Avertissement
En juin 1923, lorsque fut commémorée la naissance de Blaise Pascal, la Société Mathématique de France nous avait invité à célébrer, dans une de ses séances, le Génie scientifique de Pascal, Nous aurions décliné cet honneur imprévu, si nous n’avions songé qu’il s’adressait à l’éditeur des Oeuvres de Pascal. Or la partie de l’édition qui concernait les écrits mathématiques était due à notre ami Pierre Boutroux, mort prématurément l’année précédente. A la place qu’il laissait vide, nous avons essayé de retracer, dans leurs lignes générales, les résultats auxquels il était arrivé : le lecteur les retrouvera dans la première étude du présent ouvrage : Pascal savant.
Un sentiment analogue nous a engagé à faire entrer dans ce recueil, sous le titre : Pascal et Port-Royal, des pages rédigées pour l’Introduction aux huit derniers volumes de notre édition. En dehors des textes qui touchent au problème de la Roulette, la charge de ces huit volumes avait été supportée par notre collaborateur Félix Gazier, tué à Bouchavesnes en 1916. Mais nous n’avions pu obtenir de sa modestie qu’il acceptât d’en rédiger lui-même l’Introduction ; du moins n’avons-nous eu qu’à nous inspirer de ses travaux. Les documents réunis par Félix Gazier ne laissent dans l’ombre rien de ce qui peut servir à déterminer, non seulement l’attitude qui a été celle de Pascal et de Port-Royal, mais celle de leurs adversaires depuis le début de la persécution contre Arnauld jusqu’aux ripostes suscitées par la contre-offensive des Provinciales. Il était alors facile de replacer dans son cadre la Théologie morale, et de comprendre comment elle devait alarmer la délicatesse et la pureté de la conscience religieuse, non point du tout, ainsi qu’on affecte de le dire aujourd’hui, par l’usage d’une casuistique, mais bien par sa dégénérescence entre des mains visiblement trop souples et trop complaisantes.
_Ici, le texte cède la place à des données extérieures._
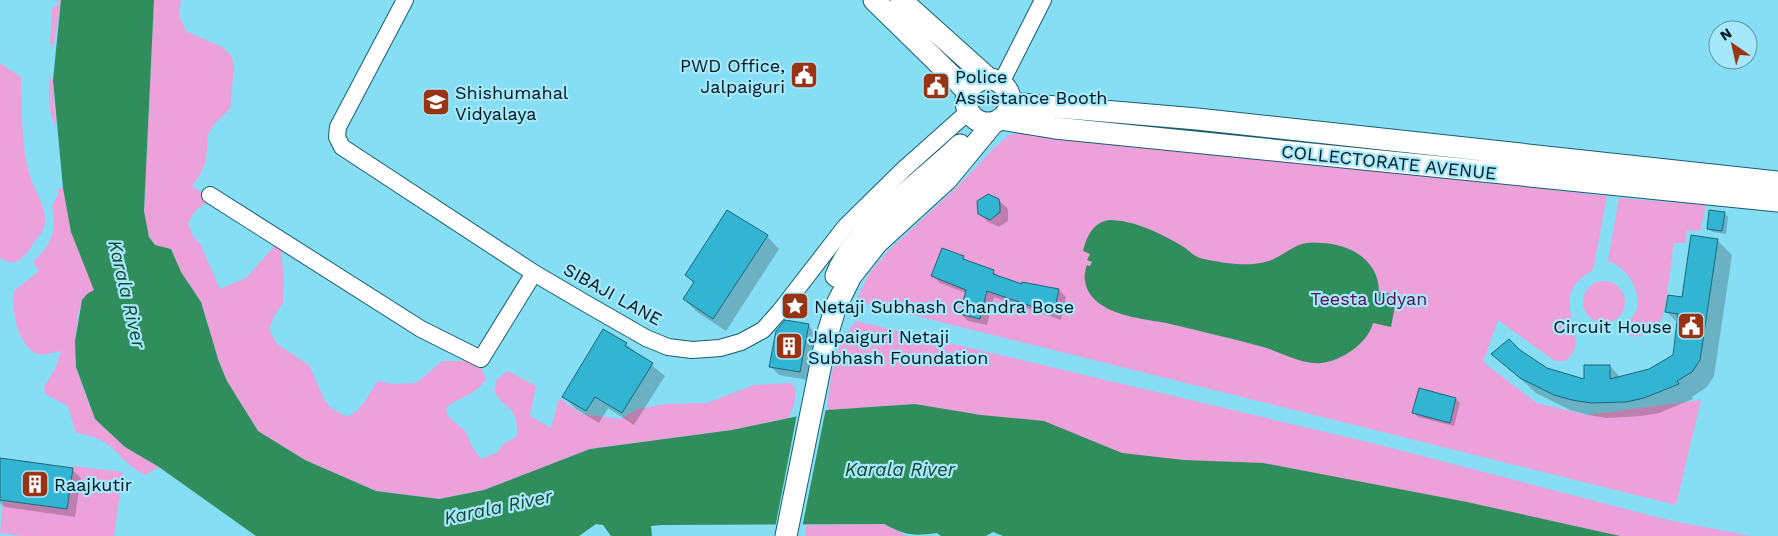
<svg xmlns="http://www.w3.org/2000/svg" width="1778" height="536" font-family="'Work Sans',sans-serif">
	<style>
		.green { fill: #eda1da }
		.water { fill: #308d5c }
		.pier { fill: #86def5 }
		.shadow { fill: #0003 }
		.building { fill: #32b5d2; stroke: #1e6575 }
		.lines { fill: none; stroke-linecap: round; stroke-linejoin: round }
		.minor-casing { stroke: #155e6e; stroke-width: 18 }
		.tertiary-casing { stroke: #155e6e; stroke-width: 23 }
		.minor { stroke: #fff; stroke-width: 16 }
		.tertiary { stroke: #fff; stroke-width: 21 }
		.labels { text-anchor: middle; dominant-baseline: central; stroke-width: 4.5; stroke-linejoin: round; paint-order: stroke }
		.poi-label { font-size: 18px; fill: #00161c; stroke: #a5e8fb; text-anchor: start }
		.street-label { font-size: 18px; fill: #00161c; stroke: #a5e8fb }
		.park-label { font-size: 18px; fill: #5f0952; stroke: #a5e8fb }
		.water-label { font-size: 19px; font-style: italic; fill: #16462c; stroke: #a5e8fb }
	</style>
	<rect width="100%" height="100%" fill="#86def5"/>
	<path class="green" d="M 56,0 L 61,0 L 54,45 L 50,44 L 52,8 L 60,4 Z
		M 154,0 L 181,0 L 179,15 L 186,31 L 224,48 L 232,57 L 234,66 L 230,109 L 215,123 L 208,135 L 206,160 L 200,175 L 192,186 L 211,199 L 196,210 L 188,223 L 193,236 L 200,244 L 220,289 L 246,278 L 276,244 L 281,249 L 284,281 L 283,303 L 274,316 L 269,330 L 277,344 L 309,365 L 324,399 L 331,408 L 347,417 C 364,409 367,395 378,381 L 392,384 L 416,383 L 442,361 L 472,361 L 479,363 L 486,379 C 476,395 459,397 446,408 L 447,415 L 466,432 L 472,447 L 481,459 L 498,452 L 503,444 L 517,436 C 518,403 505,412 494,391 L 497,379 L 508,371 L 536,386 L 530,416 L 551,428 L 559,398 L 582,414 L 620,419 L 638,409 L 665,404 L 707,403 L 754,385 L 791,383 L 796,389 L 794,405 L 788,418 L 732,430 L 590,449 L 484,490 L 439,499 L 376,491 L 305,460 L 258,431 L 227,381 L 219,362 L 201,302 L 181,272 L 171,249 L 154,245 L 149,237 L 144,211 Z
		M 0,63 L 21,77 C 22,108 21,143 29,173 C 33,189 47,206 45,224 C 44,230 39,236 35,241 C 27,254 17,270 0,258 Z
		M 49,75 L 53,80 L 56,128 C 47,113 50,92 49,75 Z
		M 1019,133 L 1219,153 L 1607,196 L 1593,270 C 1540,300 1598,336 1565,361 L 1555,361 L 1498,320 L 1483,362 L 1537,403 L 1587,415 L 1701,400 L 1676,505 L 856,301 L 870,272 L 889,250 L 956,188 L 993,149 L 1009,135 Z
		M 63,188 L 71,232 L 95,290 L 79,309 L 75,341 L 76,367 L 86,396 L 95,419 L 125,447 L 159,467 L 145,475 C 114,459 118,439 76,433 L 68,406 L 45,394 L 44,387 L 56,367 L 61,351 C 53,352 45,356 38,354 C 17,346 11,309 14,291 L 39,271 L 33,262 C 52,244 57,230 52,206 L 58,195 L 58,189 Z
		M 1619,198 L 1706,205 L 1700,231 L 1687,230 L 1685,243 L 1674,243 C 1671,261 1667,306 1661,320 C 1655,332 1641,338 1629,336 L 1624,330 C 1624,322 1633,319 1636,311 C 1643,292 1626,266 1608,261 Z
		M1583 302a21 21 0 1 1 42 0a21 21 0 1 1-42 0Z
		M 856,321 L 1372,443 L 1668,520 L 1751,536 L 1511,536 L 1199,473 L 915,404 L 827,410 C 831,377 833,347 856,321 Z
		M 73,466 L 123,472 L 114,536 L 22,536 L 0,533 L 3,501 L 67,509 Z
		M 884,524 L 907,536 L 806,536 L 806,525 Z"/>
	<path class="water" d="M 61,0 L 154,0 L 144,211 L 149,237 L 155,245 L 171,249 L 181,272 L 201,302 L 219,362 L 227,381 L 258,431 L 305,460 L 376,491 L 439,499 L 484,490 L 590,449 L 732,430 L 827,410 L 915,404 L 981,415 L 1044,421 L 1122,453 L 1184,460 L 1263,463 L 1467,502 L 1620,536 L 1003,536 L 993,532 L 986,536 L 941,536 L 937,533 C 913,536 907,536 884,524 L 662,525 L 651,526 L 652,536 L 611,536 L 603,525 L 596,524 L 579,536 L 256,536 L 159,467 L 125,447 L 95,419 L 76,367 L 75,341 L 82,300 L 87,294 L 94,290 L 71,232 L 63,188 L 53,80 Z
		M 1110,220 C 1133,220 1163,234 1182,246 C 1191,251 1193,257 1204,259 C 1223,263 1246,267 1265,262 C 1278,259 1287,250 1299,245 C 1306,242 1314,242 1321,243 C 1350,244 1379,260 1379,292 L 1397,295 L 1391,327 L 1373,323 C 1368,343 1342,361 1321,363 C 1302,365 1281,352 1263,347 C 1231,338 1199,331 1166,323 C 1145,319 1119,317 1100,304 C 1087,295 1081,280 1087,265 L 1090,266 L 1092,262 L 1087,260 L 1090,254 L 1083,251 C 1087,236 1093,222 1110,220 Z"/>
	<path class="pier" d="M 826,408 L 802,528 L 775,528 L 797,414 Z"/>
	<path class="shadow" d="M 999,200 L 1008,209 L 1008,221 L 999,227 L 988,222 L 979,213 Z
		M 1724,213 L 1728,217 L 1726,234 L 1712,232 L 1708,228 Z
		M 767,236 L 779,249 L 726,331 L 697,312 L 684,299 L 694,283 L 686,275 Z
		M 1717,240 L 1732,255 L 1714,376 L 1707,387 L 1692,397 L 1693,399 L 1659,413 L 1642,416 L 1607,418 L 1588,415 L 1570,410 L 1536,393 L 1493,354 L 1520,351 L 1547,369 L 1585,381 L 1610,366 L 1620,377 L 1649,370 L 1674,356 L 1678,323 L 1666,311 L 1683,299 Z
		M 943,249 L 964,258 L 969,263 L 994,272 L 1000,278 L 1023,285 L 1023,283 L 1059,290 L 1066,297 L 1061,320 L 994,297 L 987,325 L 968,321 L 961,314 L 966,293 L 940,283 L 933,276 Z
		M 808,325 L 816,334 L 808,380 L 779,375 L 771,367 Z
		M 626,344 L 665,376 L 634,425 L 608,408 L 599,423 L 576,409 L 564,397 Z
		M 1420,390 L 1456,399 L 1460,403 L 1454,426 L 1418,417 L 1414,413 Z
		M 72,469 L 81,478 L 75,517 L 5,507 L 0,503 L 0,471 Z"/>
	<path class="building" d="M 988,194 L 999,199 L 1000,206 L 1000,212 L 990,220 L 978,214 L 977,201 Z
		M 727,210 L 768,235 L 713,319 L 683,299 L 694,282 L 685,275 Z
		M 1709,210 L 1725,212 L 1722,231 L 1707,229 Z
		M 1691,235 L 1718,239 L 1700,360 L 1692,372 L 1677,381 L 1679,384 L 1644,398 L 1626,402 L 1591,403 L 1572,400 L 1554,395 L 1520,378 L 1491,354 L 1509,339 L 1520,350 L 1547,368 L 1584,379 L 1584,365 L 1610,365 L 1610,379 L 1649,369 L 1673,355 L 1678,314 L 1665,312 L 1668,295 L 1682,297 Z
		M 942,248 L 964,256 L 963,259 L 994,270 L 993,274 L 1022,284 L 1022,282 L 1059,289 L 1054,314 L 987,291 L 980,319 L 960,314 L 966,290 L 931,276 Z
		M 785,320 L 809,324 L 800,372 L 769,367 L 776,331 Z
		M 603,329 L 627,343 L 625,346 L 653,363 L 622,413 L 595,397 L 586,411 L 562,397 Z
		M 1419,388 L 1456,398 L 1450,423 L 1412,413 Z
		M 0,458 L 73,468 L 67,509 L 0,500 Z"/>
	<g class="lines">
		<g class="minor-casing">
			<path id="minor" d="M 405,0 L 338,127 L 337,137 L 342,147 L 534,273 L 585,303 L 646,338 L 668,347 L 692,350 L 720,348 L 741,342 L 763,330 L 780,311 L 845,227 L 904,169 L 968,112
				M 1001,83 L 1043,0
				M 210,195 L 421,329 L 481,359 L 534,273"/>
		</g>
		<g class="tertiary-casing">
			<path id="tertiary" d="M 874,0 L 967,91
				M 901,0 L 988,78
				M966 101a22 22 0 1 1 44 0a22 22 0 1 1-44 0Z
				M 1010,103 L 1197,119 L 1778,182
				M 1000,119 L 1055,128 L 1778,201
				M 836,276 C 852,231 924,180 960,145
				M 786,536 L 826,339 L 836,306 L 851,276 L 877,243 L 947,179 L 994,122"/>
		</g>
		<use href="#minor" class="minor"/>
		<use href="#tertiary" class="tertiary"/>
	</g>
	<defs>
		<g id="civic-square" transform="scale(1.4375)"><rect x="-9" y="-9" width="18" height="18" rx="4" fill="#9a3314" stroke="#a5e8fb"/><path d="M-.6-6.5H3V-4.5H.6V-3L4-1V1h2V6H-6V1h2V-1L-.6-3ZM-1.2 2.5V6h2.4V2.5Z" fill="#fff"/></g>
		<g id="school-square" transform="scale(1.4375)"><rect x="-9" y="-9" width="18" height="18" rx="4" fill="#9a3314" stroke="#a5e8fb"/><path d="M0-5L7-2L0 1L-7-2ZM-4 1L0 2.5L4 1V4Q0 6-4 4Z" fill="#fff"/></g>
		<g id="sight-square" transform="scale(1.4375)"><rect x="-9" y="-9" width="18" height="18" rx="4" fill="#9a3314" stroke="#a5e8fb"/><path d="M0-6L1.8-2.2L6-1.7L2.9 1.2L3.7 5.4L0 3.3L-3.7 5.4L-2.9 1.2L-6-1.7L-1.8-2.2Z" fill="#fff"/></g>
		<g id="building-square" transform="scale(1.4375)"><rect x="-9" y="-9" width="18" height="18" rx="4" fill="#9a3314" stroke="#a5e8fb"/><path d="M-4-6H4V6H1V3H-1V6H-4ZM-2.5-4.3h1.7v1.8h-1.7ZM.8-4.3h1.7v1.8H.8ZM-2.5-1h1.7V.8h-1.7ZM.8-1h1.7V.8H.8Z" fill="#fff"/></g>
	</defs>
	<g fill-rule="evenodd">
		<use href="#civic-square" x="804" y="75"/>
		<use href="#civic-square" x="936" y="86"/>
		<use href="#school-square" x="436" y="102"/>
		<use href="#sight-square" x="795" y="306"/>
		<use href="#civic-square" x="1691" y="326"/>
		<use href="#building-square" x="789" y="346"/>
		<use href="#building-square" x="35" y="484"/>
	</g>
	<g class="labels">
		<g class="poi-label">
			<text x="785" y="65" text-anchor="end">PWD Office,<tspan x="785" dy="21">Jalpaiguri</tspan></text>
			<text x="955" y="76">Police<tspan x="955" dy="21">Assistance Booth</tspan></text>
			<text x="455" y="92">Shishumahal<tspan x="455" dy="21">Vidyalaya</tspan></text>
			<text x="814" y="306">Netaji Subhash Chandra Bose</text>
			<text x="1672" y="326" text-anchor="end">Circuit House</text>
			<text x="808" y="336">Jalpaiguri Netaji<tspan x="808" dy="21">Subhash Foundation</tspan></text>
			<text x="54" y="484">Raajkutir</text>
		</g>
		<g class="street-label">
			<text transform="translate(1389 162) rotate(6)">COLLECTORATE AVENUE</text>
			<text transform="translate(613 294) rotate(29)">SIBAJI LANE</text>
		</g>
		<g class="park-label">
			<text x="1369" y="298">Teesta Udyan</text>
		</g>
		<g class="water-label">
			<text transform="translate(127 294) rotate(77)">Karala River</text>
			<text x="900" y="469">Karala River</text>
			<text transform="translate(498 507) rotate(-12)">Karala River</text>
		</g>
	</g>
	<g transform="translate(1733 45) rotate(326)"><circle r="24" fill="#a5e8fb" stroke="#6394a2"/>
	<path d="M0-4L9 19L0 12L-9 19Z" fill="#9a3314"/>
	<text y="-8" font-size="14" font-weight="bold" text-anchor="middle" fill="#00161c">N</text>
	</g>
</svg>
Et pareillement, pour ce qui regarde les dissentiments provoqués entre Pascal et Port-Royal par l’exigence de signer le Formulaire, la vérité se rétablit d’elle-même dès qu’on observe la précaution élémentaire de prendre en considération tous les témoignages, au lieu de faire comme les avocats que leur profession contraint de passer sous silence les éléments défavorables aux intérêts dont ils se trouvent chargés.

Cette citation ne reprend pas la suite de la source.